The reported results of PDT of malignant gliomas generally compare favorably with historical data, but there is a limited number of controlled studies. While the organization of a large scale double-blind randomized placebo-controlled trial for evaluation of PDT efficacy seems difficult and not very meaningful, carefully planned controlled phase III studies are definitely warranted [32]. To date three comparative studies have been conducted.

The first randomized controlled trial on PDT of malignant gliomas was done by Muller and Willson [6, 33]. It enrolled 43 patients who underwent resection of GBM followed by PDT with Photofrin^® (dose 2 mg/kg) and also a control group of 34 patients in whom tumor removal without PDT was done. Postoperative FRT was administered in all cases. Median survival was 11 months (95% CI 6–14 months) in the treatment group and 8 months (95% CI 3–10 months) in the control group. A 38% increase of median survival with PDT as well as greater 6-month survival rate in the treatment group were statistically significant, but Kaplan–Meier curves crossed over at 15 months [6, 33].

Kostron et al. [27] performed a non-randomized controlled phase II study on PDT with Foscan^® in 26 patients with recurrent GBM. Before treatment all tumors progressed and standard therapeutic options (irradiation, chemotherapy) were exhausted. Aggressive fluorescence-guided resection (macroscopically total in 75% of cases) was followed by intraoperative PDT. The median time-to-progression (TTP) after surgery was 6 months, median survival was 8.5 months, and 2-year survival rate was 15%. Comparison with matched controls revealed significantly better (p < 0.001) survival in the treatment group [27].
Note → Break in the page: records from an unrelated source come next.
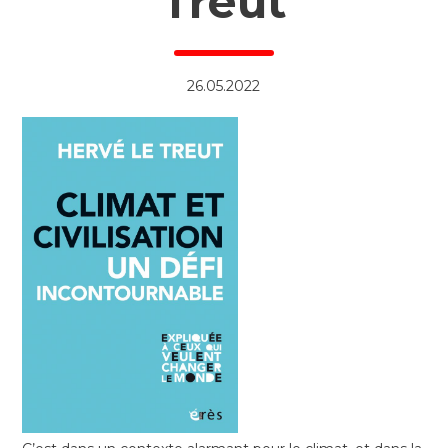
Treut
26.05.2022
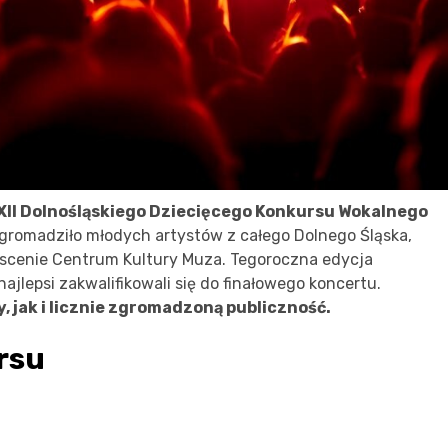
XXII Dolnośląskiego Dziecięcego Konkursu Wokalnego
romadziło młodych artystów z całego Dolnego Śląska,
 scenie Centrum Kultury Muza. Tegoroczna edycja
ajlepsi zakwalifikowali się do finałowego koncertu.
 jak i licznie zgromadzoną publiczność.
rsu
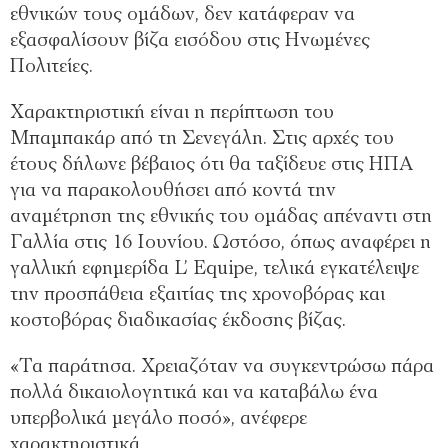
εθνικών τους ομάδων, δεν κατάφεραν να
εξασφαλίσουν βίζα εισόδου στις Ηνωμένες
Πολιτείες.
Χαρακτηριστική είναι η περίπτωση του
Μπαμπακάρ από τη Σενεγάλη. Στις αρχές του
έτους δήλωνε βέβαιος ότι θα ταξίδευε στις ΗΠΑ
για να παρακολουθήσει από κοντά την
αναμέτρηση της εθνικής του ομάδας απέναντι στη
Γαλλία στις 16 Ιουνίου. Ωστόσο, όπως αναφέρει η
γαλλική εφημερίδα L’ Equipe, τελικά εγκατέλειψε
την προσπάθεια εξαιτίας της χρονοβόρας και
κοστοβόρας διαδικασίας έκδοσης βίζας.
«Τα παράτησα. Χρειαζόταν να συγκεντρώσω πάρα
πολλά δικαιολογητικά και να καταβάλω ένα
υπερβολικά μεγάλο ποσό», ανέφερε
χαρακτηριστικά.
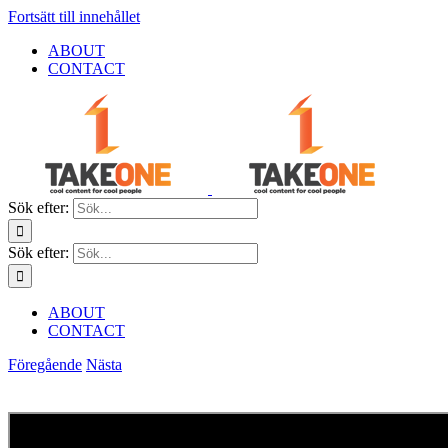
Fortsätt till innehållet
ABOUT
CONTACT
Sök efter:
Sök efter:
ABOUT
CONTACT
Föregående
Nästa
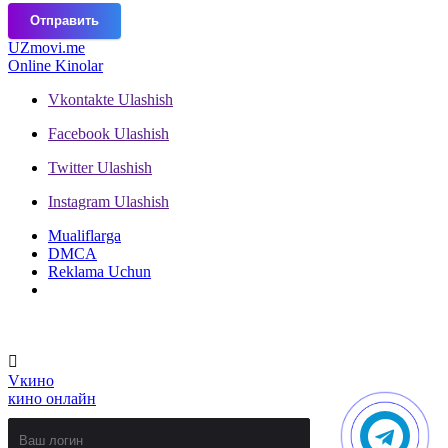
Отправить
UZ
movi.me
Online Kinolar
Vkontakte
Ulashish
Facebook
Ulashish
Twitter
Ulashish
Instagram
Ulashish
Mualiflarga
DMCA
Reklama Uchun
V
кино
кино онлайн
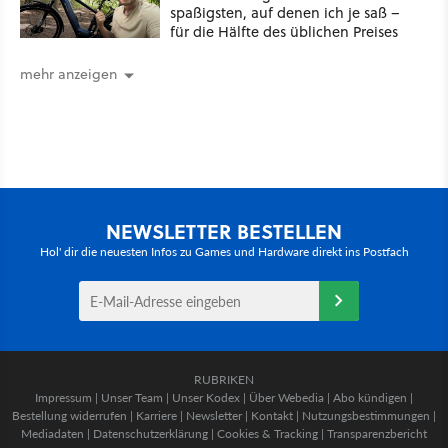
spaßigsten, auf denen ich je saß –
für die Hälfte des üblichen Preises
mehr anzeigen
NEWSLETTER BESTELLEN
Hol' dir die neuesten Infos zu Games und Hardware direkt ins Postfach
RUBRIKEN
Impressum
|
Unser Team
|
Unser Kodex
|
Über Webedia
|
Abo kündigen
|
Bestellung widerrufen
|
Karriere
|
Newsletter
|
Kontakt
|
Nutzungsbestimmungen
|
Mediadaten
|
Datenschutzerklärung
|
Cookies & Tracking
|
Transparenzbericht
Finally, Eljamel et al. [29] conducted a single-center randomized controlled phase III trial on PDT with Photofrin^® after 5-ALA-induced fluorescence-guided resection of newly diagnosed GBM. In the study group (n = 13) the bulk of the tumor was removed and a balloon diffuser was implanted with subsequent repetitive PDT (5 sessions; 100 J/cm² each) during the postoperative period. In the control group (n = 14) the tumor was resected, but PDT was not done. After surgery all patients received standard FRT and were followed clinically and radiologically every 3 months until death. There was no statistical significant difference in the frequency of adjuvant and salvage treatments between the two cohorts. The mean survival of patients in the study and control groups was 52.8 weeks (95% CI 40–65 weeks) and 24.2 weeks (95% CI 18–30 weeks), respectively (p < 0.001). The mean KPS score at 6 months after surgery in the study and control groups was 80 and 70, respectively (p = 0.02). Although patients in the study group performed worse before surgery, their KPS scores improved to a much higher level postoperatively compared to controls (an absolute difference of 20 points). There was no residual tumor on discharge in 10 out of 13 patients in the study group and in 4 out of 14 patients in the control group. There was no difference between the groups in the average length of stay in the hospital or in complication rate. The mean TTP after treatment in the study and control groups was 8.6 and 4.8 months, respectively (p < 0.01) [29].

Although the sample sizes of these controlled studies were relatively small, they demonstrated a potential beneficial effect of PDT for prolongation of survival in patients with GBM in comparison to conventional treatment. However, according to the clinical data accumulated to date it is becoming evident that PDT cannot be equally effective in all cases of malignant gliomas, thus patient selection is very important to maximize its benefits. PDT should be strictly regarded as an adjuvant therapy. Extent of its therapeutic impact is limited to the depth of tissue penetration of the light, which varies from 2.5 to 5 mm depending on the wavelength, thus the corresponding effective distance of photo-irradiation is limited to 0.75–1.5 cm [7, 30]. Therefore aggressive resection of the tumor may be an important prerequisite for the clinical effectiveness of intraoperative PDT [31].